* **RECORD EXCERPTS**
-- -- --

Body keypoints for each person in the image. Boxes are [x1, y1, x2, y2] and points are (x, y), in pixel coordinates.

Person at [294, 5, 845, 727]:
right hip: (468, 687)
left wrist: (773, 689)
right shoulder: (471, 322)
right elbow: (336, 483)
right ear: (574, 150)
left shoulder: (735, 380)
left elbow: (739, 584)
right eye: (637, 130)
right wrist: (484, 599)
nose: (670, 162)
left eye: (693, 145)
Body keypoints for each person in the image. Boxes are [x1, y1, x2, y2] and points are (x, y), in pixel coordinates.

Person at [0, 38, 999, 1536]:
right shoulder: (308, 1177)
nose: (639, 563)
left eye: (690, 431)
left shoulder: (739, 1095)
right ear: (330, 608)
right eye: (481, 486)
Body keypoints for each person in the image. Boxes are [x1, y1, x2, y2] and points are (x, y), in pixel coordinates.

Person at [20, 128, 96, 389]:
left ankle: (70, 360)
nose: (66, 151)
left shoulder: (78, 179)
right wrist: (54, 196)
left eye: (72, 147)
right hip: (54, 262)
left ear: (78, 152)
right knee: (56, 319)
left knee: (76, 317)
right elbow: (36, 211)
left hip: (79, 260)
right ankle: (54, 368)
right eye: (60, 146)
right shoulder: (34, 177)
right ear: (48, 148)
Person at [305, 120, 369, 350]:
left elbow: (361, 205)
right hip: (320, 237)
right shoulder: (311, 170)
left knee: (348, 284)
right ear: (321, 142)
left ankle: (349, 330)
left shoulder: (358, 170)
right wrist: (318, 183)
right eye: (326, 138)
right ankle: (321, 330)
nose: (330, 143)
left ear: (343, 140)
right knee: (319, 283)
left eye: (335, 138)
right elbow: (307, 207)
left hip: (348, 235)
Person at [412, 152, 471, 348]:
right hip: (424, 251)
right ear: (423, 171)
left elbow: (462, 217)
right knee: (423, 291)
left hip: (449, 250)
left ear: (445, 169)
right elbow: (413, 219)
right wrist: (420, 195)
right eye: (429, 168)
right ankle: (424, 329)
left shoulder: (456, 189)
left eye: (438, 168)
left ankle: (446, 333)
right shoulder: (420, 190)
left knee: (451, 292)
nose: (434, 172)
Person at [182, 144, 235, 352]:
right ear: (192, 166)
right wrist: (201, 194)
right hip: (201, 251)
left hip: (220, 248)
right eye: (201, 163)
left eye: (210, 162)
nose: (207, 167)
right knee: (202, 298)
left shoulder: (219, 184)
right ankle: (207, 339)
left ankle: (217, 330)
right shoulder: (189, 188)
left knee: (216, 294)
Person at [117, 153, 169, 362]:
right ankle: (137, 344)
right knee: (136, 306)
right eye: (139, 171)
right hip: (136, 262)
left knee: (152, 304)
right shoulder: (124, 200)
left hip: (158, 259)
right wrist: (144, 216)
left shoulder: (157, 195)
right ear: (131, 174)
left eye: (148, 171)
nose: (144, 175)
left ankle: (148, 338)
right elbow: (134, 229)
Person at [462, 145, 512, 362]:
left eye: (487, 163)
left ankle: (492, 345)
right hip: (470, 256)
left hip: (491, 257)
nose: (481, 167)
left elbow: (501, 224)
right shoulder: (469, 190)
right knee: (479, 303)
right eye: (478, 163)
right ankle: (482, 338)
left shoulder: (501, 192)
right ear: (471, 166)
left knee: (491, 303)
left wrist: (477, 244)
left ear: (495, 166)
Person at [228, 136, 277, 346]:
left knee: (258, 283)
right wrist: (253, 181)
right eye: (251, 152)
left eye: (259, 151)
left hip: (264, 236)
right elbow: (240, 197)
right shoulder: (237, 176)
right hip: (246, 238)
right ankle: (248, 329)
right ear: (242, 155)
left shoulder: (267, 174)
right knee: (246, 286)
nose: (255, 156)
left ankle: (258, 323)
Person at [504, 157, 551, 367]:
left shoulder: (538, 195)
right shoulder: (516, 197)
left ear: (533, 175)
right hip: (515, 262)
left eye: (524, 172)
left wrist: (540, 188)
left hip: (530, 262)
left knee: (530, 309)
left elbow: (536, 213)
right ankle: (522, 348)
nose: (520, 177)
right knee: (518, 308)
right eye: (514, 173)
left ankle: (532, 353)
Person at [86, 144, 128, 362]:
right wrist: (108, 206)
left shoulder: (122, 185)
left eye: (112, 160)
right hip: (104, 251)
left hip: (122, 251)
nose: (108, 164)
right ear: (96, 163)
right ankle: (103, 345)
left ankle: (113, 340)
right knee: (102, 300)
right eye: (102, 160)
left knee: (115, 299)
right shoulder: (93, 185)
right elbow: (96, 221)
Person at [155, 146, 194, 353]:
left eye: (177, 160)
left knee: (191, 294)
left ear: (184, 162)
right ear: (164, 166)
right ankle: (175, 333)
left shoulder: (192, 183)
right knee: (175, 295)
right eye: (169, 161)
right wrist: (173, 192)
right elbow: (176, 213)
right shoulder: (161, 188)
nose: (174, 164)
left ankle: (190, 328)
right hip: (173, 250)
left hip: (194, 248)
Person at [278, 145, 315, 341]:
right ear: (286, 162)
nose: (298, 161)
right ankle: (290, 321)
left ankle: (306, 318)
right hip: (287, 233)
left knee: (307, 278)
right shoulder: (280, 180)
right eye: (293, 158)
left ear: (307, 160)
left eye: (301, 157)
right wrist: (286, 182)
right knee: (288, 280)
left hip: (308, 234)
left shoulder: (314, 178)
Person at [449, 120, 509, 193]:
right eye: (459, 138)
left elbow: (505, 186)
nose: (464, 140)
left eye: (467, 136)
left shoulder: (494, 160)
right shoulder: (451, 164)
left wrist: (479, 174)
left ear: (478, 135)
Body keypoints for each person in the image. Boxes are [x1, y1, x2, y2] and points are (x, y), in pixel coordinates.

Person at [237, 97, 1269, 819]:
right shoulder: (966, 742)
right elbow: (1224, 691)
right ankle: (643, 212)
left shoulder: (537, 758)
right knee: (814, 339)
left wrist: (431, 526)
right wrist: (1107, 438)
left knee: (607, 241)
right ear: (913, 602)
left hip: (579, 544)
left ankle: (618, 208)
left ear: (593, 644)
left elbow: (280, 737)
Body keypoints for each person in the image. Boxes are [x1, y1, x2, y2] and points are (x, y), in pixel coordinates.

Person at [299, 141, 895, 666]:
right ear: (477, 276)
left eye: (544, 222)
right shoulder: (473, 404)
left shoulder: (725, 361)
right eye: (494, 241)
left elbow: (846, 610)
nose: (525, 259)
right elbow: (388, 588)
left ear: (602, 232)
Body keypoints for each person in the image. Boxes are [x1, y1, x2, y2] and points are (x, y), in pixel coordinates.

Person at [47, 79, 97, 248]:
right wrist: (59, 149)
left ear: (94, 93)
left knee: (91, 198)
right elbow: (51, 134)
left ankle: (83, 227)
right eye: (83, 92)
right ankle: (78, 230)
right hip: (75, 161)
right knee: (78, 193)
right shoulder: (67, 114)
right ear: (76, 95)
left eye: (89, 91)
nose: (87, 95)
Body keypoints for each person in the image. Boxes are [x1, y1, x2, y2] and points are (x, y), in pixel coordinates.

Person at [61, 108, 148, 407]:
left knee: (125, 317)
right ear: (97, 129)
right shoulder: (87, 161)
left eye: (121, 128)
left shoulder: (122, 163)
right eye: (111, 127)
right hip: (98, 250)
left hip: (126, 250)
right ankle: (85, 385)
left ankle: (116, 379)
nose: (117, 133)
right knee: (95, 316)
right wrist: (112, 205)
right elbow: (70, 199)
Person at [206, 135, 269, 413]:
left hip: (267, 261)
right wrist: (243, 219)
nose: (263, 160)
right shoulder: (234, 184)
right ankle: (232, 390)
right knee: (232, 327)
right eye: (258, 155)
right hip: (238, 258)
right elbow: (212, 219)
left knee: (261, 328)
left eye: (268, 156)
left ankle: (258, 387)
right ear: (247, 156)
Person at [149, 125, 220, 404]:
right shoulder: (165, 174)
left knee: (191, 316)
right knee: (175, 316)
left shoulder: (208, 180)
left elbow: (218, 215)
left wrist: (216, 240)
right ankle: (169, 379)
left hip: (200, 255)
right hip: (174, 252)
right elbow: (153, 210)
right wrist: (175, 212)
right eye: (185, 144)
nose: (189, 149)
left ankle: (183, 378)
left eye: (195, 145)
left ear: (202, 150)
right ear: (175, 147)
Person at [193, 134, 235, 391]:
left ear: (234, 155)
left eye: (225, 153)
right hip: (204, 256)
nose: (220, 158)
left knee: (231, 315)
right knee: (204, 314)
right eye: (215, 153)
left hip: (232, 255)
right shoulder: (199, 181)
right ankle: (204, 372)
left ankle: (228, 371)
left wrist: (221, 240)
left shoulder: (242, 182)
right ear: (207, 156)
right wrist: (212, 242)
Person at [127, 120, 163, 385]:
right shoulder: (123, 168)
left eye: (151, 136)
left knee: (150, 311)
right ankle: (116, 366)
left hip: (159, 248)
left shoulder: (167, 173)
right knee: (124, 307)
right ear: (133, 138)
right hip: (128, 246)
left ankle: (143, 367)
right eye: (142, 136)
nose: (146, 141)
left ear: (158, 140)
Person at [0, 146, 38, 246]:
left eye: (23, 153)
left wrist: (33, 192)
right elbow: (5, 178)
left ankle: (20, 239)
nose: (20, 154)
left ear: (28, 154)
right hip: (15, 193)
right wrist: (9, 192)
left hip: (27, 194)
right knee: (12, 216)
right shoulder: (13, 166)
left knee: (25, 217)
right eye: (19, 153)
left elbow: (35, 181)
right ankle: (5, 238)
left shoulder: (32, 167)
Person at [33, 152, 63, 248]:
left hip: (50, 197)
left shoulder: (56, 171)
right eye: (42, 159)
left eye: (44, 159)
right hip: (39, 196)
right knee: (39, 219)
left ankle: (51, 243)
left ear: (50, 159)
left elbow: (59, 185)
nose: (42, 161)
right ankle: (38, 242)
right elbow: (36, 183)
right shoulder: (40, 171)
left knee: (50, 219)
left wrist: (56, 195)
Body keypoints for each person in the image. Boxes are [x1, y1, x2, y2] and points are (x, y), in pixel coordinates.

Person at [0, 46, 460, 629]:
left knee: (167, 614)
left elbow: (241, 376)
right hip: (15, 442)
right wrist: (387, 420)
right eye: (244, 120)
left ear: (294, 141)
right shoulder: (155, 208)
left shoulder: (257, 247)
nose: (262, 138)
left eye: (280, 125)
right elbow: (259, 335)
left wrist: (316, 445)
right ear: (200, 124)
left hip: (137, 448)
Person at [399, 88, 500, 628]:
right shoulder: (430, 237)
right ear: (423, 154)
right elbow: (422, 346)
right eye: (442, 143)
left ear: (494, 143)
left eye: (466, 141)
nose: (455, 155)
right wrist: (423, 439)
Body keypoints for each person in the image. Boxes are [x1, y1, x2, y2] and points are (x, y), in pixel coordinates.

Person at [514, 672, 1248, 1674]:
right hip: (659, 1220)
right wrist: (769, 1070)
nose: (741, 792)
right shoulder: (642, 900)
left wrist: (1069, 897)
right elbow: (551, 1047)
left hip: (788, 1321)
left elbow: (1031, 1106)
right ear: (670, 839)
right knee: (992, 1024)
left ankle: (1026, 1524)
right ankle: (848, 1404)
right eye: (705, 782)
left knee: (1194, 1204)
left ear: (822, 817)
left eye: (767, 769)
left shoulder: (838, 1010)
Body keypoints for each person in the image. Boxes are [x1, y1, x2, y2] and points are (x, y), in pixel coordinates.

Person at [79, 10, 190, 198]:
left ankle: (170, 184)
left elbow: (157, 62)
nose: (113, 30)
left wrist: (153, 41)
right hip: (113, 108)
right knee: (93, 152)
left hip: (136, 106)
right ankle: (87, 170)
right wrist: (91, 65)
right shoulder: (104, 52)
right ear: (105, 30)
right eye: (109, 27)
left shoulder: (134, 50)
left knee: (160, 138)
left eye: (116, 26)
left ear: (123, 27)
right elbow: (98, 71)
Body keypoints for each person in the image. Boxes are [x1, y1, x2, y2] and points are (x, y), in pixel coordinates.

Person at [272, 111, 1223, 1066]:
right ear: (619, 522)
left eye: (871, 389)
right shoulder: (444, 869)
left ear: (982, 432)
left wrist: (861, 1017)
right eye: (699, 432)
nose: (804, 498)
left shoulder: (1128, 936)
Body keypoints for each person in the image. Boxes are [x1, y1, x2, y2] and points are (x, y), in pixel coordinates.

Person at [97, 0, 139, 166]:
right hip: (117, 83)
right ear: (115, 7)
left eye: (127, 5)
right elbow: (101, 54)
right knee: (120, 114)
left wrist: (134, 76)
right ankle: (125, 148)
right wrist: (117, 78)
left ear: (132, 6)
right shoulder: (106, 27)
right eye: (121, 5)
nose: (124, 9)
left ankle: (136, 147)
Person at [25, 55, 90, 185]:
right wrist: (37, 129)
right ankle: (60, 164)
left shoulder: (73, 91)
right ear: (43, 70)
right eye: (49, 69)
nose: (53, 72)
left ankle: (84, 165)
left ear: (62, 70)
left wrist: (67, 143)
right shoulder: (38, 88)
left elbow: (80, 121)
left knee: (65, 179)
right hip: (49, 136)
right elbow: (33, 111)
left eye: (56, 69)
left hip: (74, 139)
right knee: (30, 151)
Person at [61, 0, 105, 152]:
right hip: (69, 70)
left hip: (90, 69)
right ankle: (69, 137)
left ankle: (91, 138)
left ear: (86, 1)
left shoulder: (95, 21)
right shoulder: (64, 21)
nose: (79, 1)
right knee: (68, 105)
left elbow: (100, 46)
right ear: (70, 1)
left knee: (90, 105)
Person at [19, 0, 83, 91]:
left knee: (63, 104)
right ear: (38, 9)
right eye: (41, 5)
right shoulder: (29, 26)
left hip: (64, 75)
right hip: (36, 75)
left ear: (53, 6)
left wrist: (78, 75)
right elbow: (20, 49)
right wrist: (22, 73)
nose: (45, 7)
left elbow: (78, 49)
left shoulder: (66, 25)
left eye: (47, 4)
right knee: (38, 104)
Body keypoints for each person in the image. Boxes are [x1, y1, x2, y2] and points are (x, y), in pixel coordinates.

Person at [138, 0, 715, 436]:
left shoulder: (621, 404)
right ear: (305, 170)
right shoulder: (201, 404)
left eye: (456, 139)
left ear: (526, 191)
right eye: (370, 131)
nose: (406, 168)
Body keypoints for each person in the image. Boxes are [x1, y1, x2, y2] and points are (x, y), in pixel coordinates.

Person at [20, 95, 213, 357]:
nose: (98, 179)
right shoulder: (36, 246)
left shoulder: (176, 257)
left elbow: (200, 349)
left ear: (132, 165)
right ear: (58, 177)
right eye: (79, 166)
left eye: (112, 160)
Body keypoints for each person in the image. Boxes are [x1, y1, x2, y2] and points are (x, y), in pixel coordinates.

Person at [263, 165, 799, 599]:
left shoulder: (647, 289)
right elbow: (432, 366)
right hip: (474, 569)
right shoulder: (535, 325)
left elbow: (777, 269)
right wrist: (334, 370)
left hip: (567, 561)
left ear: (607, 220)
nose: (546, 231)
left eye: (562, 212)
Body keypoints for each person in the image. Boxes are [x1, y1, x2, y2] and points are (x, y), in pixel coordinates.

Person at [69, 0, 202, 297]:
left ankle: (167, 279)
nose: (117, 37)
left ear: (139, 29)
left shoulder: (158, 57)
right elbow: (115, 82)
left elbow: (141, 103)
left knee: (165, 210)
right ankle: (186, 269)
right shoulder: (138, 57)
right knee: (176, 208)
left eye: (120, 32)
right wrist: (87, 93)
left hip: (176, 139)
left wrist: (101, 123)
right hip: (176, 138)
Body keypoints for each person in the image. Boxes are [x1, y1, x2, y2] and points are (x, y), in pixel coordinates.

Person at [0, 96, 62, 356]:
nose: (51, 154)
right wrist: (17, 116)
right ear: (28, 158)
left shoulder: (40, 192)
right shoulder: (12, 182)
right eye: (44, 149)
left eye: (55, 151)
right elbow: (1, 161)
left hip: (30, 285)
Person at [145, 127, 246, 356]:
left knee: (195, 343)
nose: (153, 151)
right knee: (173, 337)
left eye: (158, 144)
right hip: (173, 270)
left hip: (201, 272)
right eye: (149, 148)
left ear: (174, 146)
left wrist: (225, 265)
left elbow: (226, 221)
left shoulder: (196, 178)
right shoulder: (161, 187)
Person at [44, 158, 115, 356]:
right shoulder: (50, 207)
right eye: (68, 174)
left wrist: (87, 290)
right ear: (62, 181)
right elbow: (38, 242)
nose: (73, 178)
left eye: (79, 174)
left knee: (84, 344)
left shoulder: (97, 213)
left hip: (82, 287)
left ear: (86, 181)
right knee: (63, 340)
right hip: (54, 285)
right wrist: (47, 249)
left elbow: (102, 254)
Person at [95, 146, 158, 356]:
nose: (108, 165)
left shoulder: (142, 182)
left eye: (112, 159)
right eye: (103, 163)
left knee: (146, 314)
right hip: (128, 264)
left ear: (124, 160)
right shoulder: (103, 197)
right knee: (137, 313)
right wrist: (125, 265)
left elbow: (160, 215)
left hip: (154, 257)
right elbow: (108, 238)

-- -- --

* **WHAT YOU HAVE TO DO**
Starting with the line that has "right shoulder: (161, 187)", print each remaining line of the listing exactly.

* **OUTPUT BELOW**
right shoulder: (161, 187)
Person at [44, 158, 115, 356]:
right shoulder: (50, 207)
right eye: (68, 174)
left wrist: (87, 290)
right ear: (62, 181)
right elbow: (38, 242)
nose: (73, 178)
left eye: (79, 174)
left knee: (84, 344)
left shoulder: (97, 213)
left hip: (82, 287)
left ear: (86, 181)
right knee: (63, 340)
right hip: (54, 285)
right wrist: (47, 249)
left elbow: (102, 254)
Person at [95, 146, 158, 356]:
nose: (108, 165)
left shoulder: (142, 182)
left eye: (112, 159)
right eye: (103, 163)
left knee: (146, 314)
right hip: (128, 264)
left ear: (124, 160)
right shoulder: (103, 197)
right knee: (137, 313)
right wrist: (125, 265)
left elbow: (160, 215)
left hip: (154, 257)
right elbow: (108, 238)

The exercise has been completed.